Publication information
- Publisher: Marvel Comics
- First appearance: Avengers #72 (Jan 1970)
- Created by: Roy Thomas Sal Buscema

In-story information
- Alter ego: Cornelius Van Lunt
- Team affiliations: Zodiac Great Wheel
- Abilities: Genius-level intellect Charging attack

= Taurus (Marvel Comics) =

Taurus is the name of several characters appearing in American comic books published by Marvel Comics.

==Publication history==

The Cornelius Van Lunt incarnation of Taurus first appeared in Avengers #72 (January 1970), and was created by Roy Thomas and Sal Buscema.

==Fictional character biography==
===Cornelius Van Lunt===

Cornelius Van Lunt is a multimillionaire businessman and professional criminal mastermind. He is also the founder and financier of the original Zodiac cartel, of which he chose the eleven other leaders. Van Lunt later succeeds Marcus Lassiter (the original Aries) as Zodiac's leader. In Zodiac's first mission, Taurus and Zodiac were summoned by Nick Fury (disguised as Scorpio). Taurus battled the Avengers and then escaped.

Zodiac schemes to kill all New York residents born under the sign of Gemini with the Star-Blazer weapon, but are foiled by the Avengers. Taurus defeats a rebellion within Zodiac, but he is captured by the Avengers along with all the other Zodiac leaders, and his secret identity is exposed. While jailed, Taurus allows the Avengers to use the Star-Blazer against the Star-Stalker.

Taurus attempts to compete against the Maggia, who send the Taurus of the android Zodiac to wreck his headquarters. He hires Iron Man (James Rhodes), who defeats the android Taurus. Van Lunt deduces Iron Man to be Rhodes and sends Aries and Aquarius in an unsuccessful attempt to assassinate him.

Taurus witnesses the massacre of all the other human Zodiac leaders by Scorpio's android Zodiac. He aids the West Coast Avengers in defeating the android Zodiac, escapes, and attempts to enlist Shroud in a new Zodiac. Taurus is killed in a plane crash outside Los Angeles following a battle with Moon Knight.

===Android Taurus===
Scorpio (Jake Fury) constructed the android Zodiac members, although his plan was thwarted by the Defenders.

The Maggia employs the android Taurus to wreck the human Taurus's headquarters; the android Taurus is defeated by Iron Man. Quicksilver employs the android Zodiac to attack the West Coast Avengers, but the Avengers defeats Zodiac.

Led by Scorpio in a new android body, the android Zodiac kills the human Zodiac and takes over their criminal operations. They battle the West Coast Avengers, but are rendered inert after being transported to the dimension of the Brotherhood of the Ankh.

===Ecliptic Taurus===
The Ecliptic Taurus is a humanoid bull who Scorpio freed from Ryker's Island. He and the rest of Zodiac are later killed by Weapon X.

===Thanos' Taurus===
The fourth Taurus is an unnamed man and a member of Thanos' incarnation of Zodiac. He and the other Zodiac members are killed when Thanos abandons them on the self-destructing Helicarrier, with Cancer being the only survivor.

==Powers and abilities==
Taurus wore a costume that he designed, of synthetic stretch fabric and leather, reinforced with kevlar. The costume came with an armored helmet with horns constructed of an unknown hard material, making them formidable weapons. His personal fighting style involved bull-like charges at opponents with his lowered horns.
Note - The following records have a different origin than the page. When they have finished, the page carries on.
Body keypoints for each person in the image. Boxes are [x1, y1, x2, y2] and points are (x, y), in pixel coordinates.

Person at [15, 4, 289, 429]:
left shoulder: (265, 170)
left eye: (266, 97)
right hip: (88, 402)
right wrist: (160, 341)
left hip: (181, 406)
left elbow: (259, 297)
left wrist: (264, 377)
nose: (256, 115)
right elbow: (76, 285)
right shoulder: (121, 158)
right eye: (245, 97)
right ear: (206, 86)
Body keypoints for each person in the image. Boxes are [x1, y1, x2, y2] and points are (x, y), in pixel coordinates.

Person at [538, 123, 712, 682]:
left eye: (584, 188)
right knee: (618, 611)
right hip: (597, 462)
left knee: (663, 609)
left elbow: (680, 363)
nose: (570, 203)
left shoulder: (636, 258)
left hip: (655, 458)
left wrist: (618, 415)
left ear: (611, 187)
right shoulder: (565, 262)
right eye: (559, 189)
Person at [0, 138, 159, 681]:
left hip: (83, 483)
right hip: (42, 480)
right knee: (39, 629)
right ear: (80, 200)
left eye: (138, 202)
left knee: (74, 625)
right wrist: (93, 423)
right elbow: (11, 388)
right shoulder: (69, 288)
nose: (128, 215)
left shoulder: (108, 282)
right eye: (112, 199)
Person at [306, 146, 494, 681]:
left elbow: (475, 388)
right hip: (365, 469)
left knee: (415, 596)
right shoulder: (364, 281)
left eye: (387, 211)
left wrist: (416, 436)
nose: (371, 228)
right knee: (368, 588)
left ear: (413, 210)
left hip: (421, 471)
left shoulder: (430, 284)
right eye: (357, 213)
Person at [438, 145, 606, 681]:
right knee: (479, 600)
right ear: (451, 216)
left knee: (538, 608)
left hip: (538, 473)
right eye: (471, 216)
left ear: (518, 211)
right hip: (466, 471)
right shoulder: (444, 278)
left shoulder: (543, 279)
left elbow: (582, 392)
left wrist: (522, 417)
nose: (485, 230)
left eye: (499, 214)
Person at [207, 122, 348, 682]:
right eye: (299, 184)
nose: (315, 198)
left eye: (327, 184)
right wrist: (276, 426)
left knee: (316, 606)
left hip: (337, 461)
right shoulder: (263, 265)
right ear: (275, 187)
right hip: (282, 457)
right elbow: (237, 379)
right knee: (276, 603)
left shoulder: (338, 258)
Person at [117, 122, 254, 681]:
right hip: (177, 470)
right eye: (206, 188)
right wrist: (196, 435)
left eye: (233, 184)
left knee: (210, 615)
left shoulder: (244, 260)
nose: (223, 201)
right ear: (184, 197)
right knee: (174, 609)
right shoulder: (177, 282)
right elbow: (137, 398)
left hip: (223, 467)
He also controls Zodiac's "Star-Blazer" energy weapons invented by Darren Bentley; these included the Star-Blazer handgun which fired intense blasts of stellar energy, and the Star-Blazer cannon which was a larger, more powerful version of the handgun. Cornelius van Lunt was a normal human with no superhuman powers. He had a degree in business administration and was a skilled businessman, organizer, and strategist. He was also an amateur astrologer with extensive knowledge of astrology.

In its original form, the android Taurus had retractable horns mounted on its arms and attached to cables so that it can be fired at opponents. It also possessed internal sensors enabling it to detect heat. In its second form, the android Taurus had enhanced strength and was immune to energy blasts.
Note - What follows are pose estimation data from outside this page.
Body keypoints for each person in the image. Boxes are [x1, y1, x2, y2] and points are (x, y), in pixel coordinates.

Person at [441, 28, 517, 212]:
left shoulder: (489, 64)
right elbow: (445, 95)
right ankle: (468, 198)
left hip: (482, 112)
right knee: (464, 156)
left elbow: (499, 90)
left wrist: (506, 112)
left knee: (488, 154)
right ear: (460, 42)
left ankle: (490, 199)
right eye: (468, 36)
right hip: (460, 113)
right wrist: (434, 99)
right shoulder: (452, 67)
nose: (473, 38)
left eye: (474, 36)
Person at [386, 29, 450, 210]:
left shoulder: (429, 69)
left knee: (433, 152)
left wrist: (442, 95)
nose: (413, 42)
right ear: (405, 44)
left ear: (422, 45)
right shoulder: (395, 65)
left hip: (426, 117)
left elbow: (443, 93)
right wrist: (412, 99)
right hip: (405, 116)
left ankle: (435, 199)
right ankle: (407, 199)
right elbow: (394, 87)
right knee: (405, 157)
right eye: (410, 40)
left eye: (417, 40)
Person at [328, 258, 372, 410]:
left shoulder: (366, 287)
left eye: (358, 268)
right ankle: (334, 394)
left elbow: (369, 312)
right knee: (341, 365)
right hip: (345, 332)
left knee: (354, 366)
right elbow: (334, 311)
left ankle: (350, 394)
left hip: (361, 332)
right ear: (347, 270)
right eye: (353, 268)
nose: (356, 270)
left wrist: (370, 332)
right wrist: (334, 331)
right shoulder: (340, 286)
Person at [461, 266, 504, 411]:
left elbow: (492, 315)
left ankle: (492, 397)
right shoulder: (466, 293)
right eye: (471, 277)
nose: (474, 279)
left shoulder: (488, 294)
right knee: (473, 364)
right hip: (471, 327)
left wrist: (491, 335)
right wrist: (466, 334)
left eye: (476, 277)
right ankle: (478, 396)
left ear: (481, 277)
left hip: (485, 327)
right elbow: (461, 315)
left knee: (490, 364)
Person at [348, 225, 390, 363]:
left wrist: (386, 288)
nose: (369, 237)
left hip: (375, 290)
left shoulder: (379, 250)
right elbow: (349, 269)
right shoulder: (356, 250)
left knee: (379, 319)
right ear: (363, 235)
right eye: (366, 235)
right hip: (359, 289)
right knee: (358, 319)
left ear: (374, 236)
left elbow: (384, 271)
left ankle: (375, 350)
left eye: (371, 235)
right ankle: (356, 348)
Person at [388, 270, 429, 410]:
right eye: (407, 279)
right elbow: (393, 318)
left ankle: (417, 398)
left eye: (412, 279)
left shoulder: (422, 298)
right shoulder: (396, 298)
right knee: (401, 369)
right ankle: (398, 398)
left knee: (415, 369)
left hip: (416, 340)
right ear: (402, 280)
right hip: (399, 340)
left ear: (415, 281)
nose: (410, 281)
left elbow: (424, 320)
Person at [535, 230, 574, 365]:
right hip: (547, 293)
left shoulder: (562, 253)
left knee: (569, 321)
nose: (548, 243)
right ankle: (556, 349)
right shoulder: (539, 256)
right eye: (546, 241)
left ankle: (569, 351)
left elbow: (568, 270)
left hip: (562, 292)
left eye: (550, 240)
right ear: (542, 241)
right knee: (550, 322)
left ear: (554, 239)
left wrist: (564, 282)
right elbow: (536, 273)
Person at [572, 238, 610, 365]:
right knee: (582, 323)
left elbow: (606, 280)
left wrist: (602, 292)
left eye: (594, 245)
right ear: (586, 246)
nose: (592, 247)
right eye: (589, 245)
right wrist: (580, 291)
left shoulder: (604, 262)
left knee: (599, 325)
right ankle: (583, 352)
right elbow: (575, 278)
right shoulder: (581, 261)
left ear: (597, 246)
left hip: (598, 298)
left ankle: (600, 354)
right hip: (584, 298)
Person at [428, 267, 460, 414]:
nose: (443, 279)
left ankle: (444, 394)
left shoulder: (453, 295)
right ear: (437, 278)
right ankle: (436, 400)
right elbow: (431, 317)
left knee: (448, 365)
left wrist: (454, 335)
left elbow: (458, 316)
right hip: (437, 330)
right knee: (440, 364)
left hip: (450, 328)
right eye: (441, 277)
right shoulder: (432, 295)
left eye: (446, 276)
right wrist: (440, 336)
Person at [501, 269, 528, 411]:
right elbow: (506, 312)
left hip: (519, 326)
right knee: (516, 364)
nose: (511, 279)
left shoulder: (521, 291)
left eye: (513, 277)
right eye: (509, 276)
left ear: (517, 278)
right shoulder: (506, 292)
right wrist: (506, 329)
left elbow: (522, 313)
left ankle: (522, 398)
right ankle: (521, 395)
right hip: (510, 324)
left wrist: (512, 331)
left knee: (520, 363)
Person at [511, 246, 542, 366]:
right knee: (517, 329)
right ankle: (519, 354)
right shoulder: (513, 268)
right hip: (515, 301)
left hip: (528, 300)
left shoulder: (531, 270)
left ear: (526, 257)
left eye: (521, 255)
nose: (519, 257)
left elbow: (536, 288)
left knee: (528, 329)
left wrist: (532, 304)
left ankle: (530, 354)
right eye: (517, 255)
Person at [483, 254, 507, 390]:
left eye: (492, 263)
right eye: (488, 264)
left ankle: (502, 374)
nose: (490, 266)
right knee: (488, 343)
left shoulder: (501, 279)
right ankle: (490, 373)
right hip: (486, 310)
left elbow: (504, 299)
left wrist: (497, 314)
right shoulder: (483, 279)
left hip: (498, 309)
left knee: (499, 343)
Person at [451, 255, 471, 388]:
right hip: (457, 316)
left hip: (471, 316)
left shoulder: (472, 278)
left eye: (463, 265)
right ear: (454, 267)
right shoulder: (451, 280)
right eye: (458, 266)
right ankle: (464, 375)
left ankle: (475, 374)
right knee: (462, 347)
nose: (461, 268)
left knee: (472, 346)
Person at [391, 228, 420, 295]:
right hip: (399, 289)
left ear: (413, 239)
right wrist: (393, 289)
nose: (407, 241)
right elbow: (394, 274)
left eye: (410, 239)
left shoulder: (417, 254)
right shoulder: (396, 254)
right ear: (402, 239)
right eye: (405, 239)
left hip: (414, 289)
The Ecliptic version of Taurus had superhuman strength and carried the Zodiac teleportation device.

Thanos' Taurus wears a special suit given to him by Thanos which enables him to possess super-strength and transform into a Minotaur-like form.

==In other media==
- Taurus appears in The Avengers: United They Stand, voiced by Gerry Mendicino. This version is a Minotaur-like alien and the leader of Zodiac who can assume a human form with the alias of Cornelius van Lunt.
- Taurus appears in the Marvel Anime: Iron Man episode "A Twist of Memory, a Turn of the Mind". This version is a large bull-like mech utilized by Zodiac.
- Taurus-inspired foot soldiers appear in Ultimate Spider-Man with one soldier voiced by Chi McBride. They appear as members of Zodiac and wear cattle-like masks.